• _What to produce_:
In the rows below, swap "Worcestershire sauce" for "soy sauce" and give all the lines again with nothing else changed.

==============================

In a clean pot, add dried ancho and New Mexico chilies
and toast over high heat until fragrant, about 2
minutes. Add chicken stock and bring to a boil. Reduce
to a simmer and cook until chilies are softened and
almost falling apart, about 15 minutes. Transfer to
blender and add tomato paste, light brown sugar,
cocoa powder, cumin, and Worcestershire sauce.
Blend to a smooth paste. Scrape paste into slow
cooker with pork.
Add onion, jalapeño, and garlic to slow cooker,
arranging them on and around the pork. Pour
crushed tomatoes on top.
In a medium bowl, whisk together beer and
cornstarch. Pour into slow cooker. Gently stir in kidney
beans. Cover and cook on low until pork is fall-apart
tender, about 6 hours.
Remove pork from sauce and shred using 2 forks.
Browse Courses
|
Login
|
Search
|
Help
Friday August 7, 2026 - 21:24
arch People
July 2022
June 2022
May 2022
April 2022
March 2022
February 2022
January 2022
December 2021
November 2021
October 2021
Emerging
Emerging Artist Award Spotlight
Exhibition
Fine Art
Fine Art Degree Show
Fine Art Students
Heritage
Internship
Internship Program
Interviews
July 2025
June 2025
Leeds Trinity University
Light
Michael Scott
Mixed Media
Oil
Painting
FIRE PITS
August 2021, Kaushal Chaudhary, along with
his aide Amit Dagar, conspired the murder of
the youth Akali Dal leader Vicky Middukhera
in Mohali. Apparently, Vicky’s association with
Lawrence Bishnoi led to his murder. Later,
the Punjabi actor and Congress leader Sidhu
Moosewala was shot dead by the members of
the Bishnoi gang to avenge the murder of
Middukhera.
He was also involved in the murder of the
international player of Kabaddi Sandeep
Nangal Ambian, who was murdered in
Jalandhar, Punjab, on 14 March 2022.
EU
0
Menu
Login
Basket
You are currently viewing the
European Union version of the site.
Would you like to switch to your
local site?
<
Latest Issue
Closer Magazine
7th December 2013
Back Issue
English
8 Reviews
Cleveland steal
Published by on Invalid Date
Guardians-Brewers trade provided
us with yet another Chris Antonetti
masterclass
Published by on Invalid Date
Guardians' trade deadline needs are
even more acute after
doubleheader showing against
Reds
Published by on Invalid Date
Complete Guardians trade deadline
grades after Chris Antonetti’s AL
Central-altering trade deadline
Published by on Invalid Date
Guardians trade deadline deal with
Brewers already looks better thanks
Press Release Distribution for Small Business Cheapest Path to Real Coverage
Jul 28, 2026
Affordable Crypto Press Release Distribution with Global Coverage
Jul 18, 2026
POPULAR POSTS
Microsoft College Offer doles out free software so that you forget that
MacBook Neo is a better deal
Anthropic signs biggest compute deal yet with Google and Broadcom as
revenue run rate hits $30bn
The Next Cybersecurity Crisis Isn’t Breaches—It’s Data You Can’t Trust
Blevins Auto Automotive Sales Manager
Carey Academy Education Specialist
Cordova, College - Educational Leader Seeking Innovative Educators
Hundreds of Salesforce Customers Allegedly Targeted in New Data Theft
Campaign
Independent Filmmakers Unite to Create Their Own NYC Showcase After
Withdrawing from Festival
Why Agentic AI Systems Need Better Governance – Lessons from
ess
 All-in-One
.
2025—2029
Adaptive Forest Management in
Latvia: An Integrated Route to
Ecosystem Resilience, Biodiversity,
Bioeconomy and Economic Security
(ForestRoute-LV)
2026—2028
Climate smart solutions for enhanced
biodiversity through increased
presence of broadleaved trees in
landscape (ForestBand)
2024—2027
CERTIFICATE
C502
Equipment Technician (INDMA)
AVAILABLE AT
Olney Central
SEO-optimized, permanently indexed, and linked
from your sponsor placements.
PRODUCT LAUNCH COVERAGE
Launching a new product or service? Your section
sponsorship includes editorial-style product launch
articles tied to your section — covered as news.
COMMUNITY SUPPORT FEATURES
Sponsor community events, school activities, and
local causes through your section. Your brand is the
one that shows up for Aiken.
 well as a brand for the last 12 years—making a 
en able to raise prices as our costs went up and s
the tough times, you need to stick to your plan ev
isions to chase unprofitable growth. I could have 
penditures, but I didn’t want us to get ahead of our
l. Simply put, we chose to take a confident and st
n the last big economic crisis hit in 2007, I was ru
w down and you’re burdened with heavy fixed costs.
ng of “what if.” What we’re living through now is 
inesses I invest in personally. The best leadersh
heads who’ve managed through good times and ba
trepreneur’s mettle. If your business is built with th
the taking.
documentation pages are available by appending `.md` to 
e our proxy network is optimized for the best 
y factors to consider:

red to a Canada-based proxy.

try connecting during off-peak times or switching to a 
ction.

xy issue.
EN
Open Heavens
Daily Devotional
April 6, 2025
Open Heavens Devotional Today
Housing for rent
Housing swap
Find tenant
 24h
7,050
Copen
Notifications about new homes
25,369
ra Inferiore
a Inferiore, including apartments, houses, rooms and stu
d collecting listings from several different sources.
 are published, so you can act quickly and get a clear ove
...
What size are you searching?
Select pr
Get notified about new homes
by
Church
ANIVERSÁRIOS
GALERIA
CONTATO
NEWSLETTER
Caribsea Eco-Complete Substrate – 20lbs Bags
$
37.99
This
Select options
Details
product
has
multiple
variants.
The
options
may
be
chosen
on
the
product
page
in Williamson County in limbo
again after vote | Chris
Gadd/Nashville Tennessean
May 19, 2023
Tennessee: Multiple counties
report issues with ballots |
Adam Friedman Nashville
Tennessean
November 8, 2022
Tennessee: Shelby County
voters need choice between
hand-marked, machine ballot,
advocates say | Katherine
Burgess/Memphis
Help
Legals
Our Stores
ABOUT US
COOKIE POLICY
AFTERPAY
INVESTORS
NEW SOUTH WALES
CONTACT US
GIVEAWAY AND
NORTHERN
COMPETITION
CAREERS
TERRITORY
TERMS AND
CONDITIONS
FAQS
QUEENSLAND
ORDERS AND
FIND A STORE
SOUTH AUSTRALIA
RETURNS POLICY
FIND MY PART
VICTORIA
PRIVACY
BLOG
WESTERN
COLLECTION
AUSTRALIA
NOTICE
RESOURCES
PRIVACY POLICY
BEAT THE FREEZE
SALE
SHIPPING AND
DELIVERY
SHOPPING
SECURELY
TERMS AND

==============================

• _Exercise solution_:
In a clean pot, add dried ancho and New Mexico chilies
and toast over high heat until fragrant, about 2
minutes. Add chicken stock and bring to a boil. Reduce
to a simmer and cook until chilies are softened and
almost falling apart, about 15 minutes. Transfer to
blender and add tomato paste, light brown sugar,
cocoa powder, cumin, and soy sauce.
Blend to a smooth paste. Scrape paste into slow
cooker with pork.
Add onion, jalapeño, and garlic to slow cooker,
arranging them on and around the pork. Pour
crushed tomatoes on top.
In a medium bowl, whisk together beer and
cornstarch. Pour into slow cooker. Gently stir in kidney
beans. Cover and cook on low until pork is fall-apart
tender, about 6 hours.
Remove pork from sauce and shred using 2 forks.
Browse Courses
|
Login
|
Search
|
Help
Friday August 7, 2026 - 21:24
arch People
July 2022
June 2022
May 2022
April 2022
March 2022
February 2022
January 2022
December 2021
November 2021
October 2021
Emerging
Emerging Artist Award Spotlight
Exhibition
Fine Art
Fine Art Degree Show
Fine Art Students
Heritage
Internship
Internship Program
Interviews
July 2025
June 2025
Leeds Trinity University
Light
Michael Scott
Mixed Media
Oil
Painting
FIRE PITS
August 2021, Kaushal Chaudhary, along with
his aide Amit Dagar, conspired the murder of
the youth Akali Dal leader Vicky Middukhera
in Mohali. Apparently, Vicky’s association with
Lawrence Bishnoi led to his murder. Later,
the Punjabi actor and Congress leader Sidhu
Moosewala was shot dead by the members of
the Bishnoi gang to avenge the murder of
Middukhera.
He was also involved in the murder of the
international player of Kabaddi Sandeep
Nangal Ambian, who was murdered in
Jalandhar, Punjab, on 14 March 2022.
EU
0
Menu
Login
Basket
You are currently viewing the
European Union version of the site.
Would you like to switch to your
local site?
<
Latest Issue
Closer Magazine
7th December 2013
Back Issue
English
8 Reviews
Cleveland steal
Published by on Invalid Date
Guardians-Brewers trade provided
us with yet another Chris Antonetti
masterclass
Published by on Invalid Date
Guardians' trade deadline needs are
even more acute after
doubleheader showing against
Reds
Published by on Invalid Date
Complete Guardians trade deadline
grades after Chris Antonetti’s AL
Central-altering trade deadline
Published by on Invalid Date
Guardians trade deadline deal with
Brewers already looks better thanks
Press Release Distribution for Small Business Cheapest Path to Real Coverage
Jul 28, 2026
Affordable Crypto Press Release Distribution with Global Coverage
Jul 18, 2026
POPULAR POSTS
Microsoft College Offer doles out free software so that you forget that
MacBook Neo is a better deal
Anthropic signs biggest compute deal yet with Google and Broadcom as
revenue run rate hits $30bn
The Next Cybersecurity Crisis Isn’t Breaches—It’s Data You Can’t Trust
Blevins Auto Automotive Sales Manager
Carey Academy Education Specialist
Cordova, College - Educational Leader Seeking Innovative Educators
Hundreds of Salesforce Customers Allegedly Targeted in New Data Theft
Campaign
Independent Filmmakers Unite to Create Their Own NYC Showcase After
Withdrawing from Festival
Why Agentic AI Systems Need Better Governance – Lessons from
ess
 All-in-One
.
2025—2029
Adaptive Forest Management in
Latvia: An Integrated Route to
Ecosystem Resilience, Biodiversity,
Bioeconomy and Economic Security
(ForestRoute-LV)
2026—2028
Climate smart solutions for enhanced
biodiversity through increased
presence of broadleaved trees in
landscape (ForestBand)
2024—2027
CERTIFICATE
C502
Equipment Technician (INDMA)
AVAILABLE AT
Olney Central
SEO-optimized, permanently indexed, and linked
from your sponsor placements.
PRODUCT LAUNCH COVERAGE
Launching a new product or service? Your section
sponsorship includes editorial-style product launch
articles tied to your section — covered as news.
COMMUNITY SUPPORT FEATURES
Sponsor community events, school activities, and
local causes through your section. Your brand is the
one that shows up for Aiken.
 well as a brand for the last 12 years—making a 
en able to raise prices as our costs went up and s
the tough times, you need to stick to your plan ev
isions to chase unprofitable growth. I could have 
penditures, but I didn’t want us to get ahead of our
l. Simply put, we chose to take a confident and st
n the last big economic crisis hit in 2007, I was ru
w down and you’re burdened with heavy fixed costs.
ng of “what if.” What we’re living through now is 
inesses I invest in personally. The best leadersh
heads who’ve managed through good times and ba
trepreneur’s mettle. If your business is built with th
the taking.
documentation pages are available by appending `.md` to 
e our proxy network is optimized for the best 
y factors to consider:

red to a Canada-based proxy.

try connecting during off-peak times or switching to a 
ction.

xy issue.
EN
Open Heavens
Daily Devotional
April 6, 2025
Open Heavens Devotional Today
Housing for rent
Housing swap
Find tenant
 24h
7,050
Copen
Notifications about new homes
25,369
ra Inferiore
a Inferiore, including apartments, houses, rooms and stu
d collecting listings from several different sources.
 are published, so you can act quickly and get a clear ove
...
What size are you searching?
Select pr
Get notified about new homes
by
Church
ANIVERSÁRIOS
GALERIA
CONTATO
NEWSLETTER
Caribsea Eco-Complete Substrate – 20lbs Bags
$
37.99
This
Select options
Details
product
has
multiple
variants.
The
options
may
be
chosen
on
the
product
page
in Williamson County in limbo
again after vote | Chris
Gadd/Nashville Tennessean
May 19, 2023
Tennessee: Multiple counties
report issues with ballots |
Adam Friedman Nashville
Tennessean
November 8, 2022
Tennessee: Shelby County
voters need choice between
hand-marked, machine ballot,
advocates say | Katherine
Burgess/Memphis
Help
Legals
Our Stores
ABOUT US
COOKIE POLICY
AFTERPAY
INVESTORS
NEW SOUTH WALES
CONTACT US
GIVEAWAY AND
NORTHERN
COMPETITION
CAREERS
TERRITORY
TERMS AND
CONDITIONS
FAQS
QUEENSLAND
ORDERS AND
FIND A STORE
SOUTH AUSTRALIA
RETURNS POLICY
FIND MY PART
VICTORIA
PRIVACY
BLOG
WESTERN
COLLECTION
AUSTRALIA
NOTICE
RESOURCES
PRIVACY POLICY
BEAT THE FREEZE
SALE
SHIPPING AND
DELIVERY
SHOPPING
SECURELY
TERMS AND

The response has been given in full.